WORK INSTRUCTIONS
Go through the records and extract every line with the word "уход".
START DATA RECORDS
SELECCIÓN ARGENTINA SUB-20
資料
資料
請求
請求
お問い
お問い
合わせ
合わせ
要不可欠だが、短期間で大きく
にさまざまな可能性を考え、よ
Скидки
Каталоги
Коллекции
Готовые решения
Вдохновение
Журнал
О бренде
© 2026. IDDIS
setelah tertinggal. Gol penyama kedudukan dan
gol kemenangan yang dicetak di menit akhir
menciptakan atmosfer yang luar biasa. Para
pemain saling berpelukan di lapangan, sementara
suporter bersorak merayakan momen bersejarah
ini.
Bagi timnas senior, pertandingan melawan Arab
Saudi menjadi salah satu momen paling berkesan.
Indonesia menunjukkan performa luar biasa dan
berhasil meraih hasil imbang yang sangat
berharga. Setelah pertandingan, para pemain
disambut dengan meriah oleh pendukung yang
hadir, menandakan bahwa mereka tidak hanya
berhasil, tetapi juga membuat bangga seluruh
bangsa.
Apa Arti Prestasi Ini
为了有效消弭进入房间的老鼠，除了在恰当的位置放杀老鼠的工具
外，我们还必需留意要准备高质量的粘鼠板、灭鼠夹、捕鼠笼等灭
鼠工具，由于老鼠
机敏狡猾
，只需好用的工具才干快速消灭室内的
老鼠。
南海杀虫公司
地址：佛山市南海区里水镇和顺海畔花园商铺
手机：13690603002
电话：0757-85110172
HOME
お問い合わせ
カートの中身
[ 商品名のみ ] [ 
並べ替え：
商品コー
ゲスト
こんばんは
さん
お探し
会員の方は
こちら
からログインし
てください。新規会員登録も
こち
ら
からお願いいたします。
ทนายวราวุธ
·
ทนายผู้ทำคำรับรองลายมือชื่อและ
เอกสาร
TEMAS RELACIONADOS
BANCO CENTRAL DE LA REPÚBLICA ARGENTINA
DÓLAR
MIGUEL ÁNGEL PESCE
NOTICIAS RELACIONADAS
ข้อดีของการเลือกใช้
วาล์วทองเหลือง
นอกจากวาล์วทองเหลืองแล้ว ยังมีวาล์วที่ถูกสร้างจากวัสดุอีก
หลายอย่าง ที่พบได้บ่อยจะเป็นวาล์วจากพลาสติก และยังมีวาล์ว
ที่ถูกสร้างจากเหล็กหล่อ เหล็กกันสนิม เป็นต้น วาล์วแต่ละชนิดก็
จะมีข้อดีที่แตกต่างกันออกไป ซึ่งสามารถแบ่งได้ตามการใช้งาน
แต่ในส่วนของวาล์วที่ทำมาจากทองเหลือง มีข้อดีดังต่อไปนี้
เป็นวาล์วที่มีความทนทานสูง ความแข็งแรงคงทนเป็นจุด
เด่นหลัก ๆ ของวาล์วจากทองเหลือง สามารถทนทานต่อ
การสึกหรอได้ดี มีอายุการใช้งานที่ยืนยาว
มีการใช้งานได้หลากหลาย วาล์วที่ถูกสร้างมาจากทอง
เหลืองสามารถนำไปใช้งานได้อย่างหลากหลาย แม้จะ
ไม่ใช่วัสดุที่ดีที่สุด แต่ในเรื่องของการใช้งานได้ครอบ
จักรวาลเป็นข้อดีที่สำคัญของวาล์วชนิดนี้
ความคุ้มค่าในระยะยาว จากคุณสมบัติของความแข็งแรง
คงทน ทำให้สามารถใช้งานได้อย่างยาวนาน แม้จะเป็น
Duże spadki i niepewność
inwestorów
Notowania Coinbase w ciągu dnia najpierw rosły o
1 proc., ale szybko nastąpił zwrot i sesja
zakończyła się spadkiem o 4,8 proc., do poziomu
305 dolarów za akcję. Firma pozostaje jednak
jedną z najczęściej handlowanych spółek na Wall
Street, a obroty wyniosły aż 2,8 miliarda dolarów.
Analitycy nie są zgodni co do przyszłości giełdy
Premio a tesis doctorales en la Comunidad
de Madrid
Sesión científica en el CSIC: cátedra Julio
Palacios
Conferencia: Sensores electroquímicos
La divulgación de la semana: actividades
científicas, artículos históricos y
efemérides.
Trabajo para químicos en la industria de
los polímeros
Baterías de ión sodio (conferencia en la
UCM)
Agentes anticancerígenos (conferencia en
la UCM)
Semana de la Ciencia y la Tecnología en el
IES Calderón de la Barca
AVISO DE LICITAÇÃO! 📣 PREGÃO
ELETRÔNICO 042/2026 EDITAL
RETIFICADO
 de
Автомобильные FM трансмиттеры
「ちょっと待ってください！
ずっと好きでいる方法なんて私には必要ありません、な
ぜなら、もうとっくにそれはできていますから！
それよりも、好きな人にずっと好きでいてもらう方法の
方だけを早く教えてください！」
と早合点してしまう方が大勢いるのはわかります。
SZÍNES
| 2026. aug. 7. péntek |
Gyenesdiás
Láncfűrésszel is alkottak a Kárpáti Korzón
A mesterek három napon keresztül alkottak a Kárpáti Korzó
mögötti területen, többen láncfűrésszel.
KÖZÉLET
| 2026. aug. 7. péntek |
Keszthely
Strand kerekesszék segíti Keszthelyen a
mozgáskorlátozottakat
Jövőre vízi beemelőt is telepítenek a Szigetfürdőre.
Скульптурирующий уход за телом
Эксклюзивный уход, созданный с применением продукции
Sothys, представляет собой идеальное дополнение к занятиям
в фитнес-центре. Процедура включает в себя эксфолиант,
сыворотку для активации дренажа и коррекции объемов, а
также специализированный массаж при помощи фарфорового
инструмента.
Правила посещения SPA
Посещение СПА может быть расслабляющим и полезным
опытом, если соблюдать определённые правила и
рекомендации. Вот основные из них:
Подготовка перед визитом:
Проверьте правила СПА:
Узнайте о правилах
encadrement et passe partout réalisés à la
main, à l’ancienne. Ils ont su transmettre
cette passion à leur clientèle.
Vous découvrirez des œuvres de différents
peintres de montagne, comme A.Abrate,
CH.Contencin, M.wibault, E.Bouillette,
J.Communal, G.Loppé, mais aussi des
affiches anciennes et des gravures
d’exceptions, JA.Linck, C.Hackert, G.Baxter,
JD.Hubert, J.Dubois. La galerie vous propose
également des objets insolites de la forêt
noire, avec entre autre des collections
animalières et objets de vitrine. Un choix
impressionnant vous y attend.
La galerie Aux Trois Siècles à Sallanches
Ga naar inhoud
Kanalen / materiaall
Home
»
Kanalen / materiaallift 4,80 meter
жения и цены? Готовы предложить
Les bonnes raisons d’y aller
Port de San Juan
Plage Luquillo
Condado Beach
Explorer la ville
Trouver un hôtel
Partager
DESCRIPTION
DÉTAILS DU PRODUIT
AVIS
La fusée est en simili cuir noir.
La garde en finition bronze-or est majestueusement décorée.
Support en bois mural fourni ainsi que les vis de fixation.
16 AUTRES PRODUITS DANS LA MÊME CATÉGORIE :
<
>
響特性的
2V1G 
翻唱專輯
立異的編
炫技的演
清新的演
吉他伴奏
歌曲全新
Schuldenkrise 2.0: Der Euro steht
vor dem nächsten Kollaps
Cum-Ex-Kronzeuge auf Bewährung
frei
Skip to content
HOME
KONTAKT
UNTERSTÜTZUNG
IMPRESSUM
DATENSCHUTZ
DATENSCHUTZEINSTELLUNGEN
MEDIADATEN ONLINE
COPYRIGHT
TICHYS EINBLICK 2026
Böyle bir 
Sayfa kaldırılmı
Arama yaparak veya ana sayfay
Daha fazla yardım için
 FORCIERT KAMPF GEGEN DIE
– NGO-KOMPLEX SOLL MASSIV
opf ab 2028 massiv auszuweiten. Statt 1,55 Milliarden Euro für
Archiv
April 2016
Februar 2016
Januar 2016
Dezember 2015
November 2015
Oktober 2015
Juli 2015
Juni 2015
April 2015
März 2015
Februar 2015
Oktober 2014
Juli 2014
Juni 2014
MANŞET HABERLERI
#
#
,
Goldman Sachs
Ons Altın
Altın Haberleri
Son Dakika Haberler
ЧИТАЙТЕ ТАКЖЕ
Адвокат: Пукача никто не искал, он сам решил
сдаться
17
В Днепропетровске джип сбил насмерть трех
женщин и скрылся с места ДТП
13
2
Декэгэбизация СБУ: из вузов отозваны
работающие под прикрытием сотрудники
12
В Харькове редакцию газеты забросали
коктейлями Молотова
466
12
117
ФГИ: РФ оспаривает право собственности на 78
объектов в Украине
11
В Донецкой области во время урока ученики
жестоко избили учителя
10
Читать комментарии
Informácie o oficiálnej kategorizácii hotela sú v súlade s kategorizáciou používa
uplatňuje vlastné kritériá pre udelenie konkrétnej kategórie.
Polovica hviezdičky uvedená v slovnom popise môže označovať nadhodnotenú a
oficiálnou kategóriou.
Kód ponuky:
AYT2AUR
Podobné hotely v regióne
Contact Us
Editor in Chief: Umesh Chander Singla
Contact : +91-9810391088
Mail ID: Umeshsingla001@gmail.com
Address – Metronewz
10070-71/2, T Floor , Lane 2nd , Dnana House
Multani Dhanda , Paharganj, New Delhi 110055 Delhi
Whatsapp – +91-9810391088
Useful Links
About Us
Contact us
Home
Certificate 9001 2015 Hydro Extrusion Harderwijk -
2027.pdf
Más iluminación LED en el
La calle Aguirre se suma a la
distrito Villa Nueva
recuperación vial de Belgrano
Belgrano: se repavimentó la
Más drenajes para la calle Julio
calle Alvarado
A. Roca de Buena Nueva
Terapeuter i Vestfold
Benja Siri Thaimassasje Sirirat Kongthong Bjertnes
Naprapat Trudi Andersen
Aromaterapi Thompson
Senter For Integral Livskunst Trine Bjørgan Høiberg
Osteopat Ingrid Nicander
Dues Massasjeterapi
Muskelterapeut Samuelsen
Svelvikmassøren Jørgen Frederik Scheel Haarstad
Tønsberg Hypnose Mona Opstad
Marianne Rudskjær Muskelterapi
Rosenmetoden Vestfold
END DATA RECORDS
RESPONSE TO THIS EXERCISE
Скульптурирующий уход за телом
Эксклюзивный уход, созданный с применением продукции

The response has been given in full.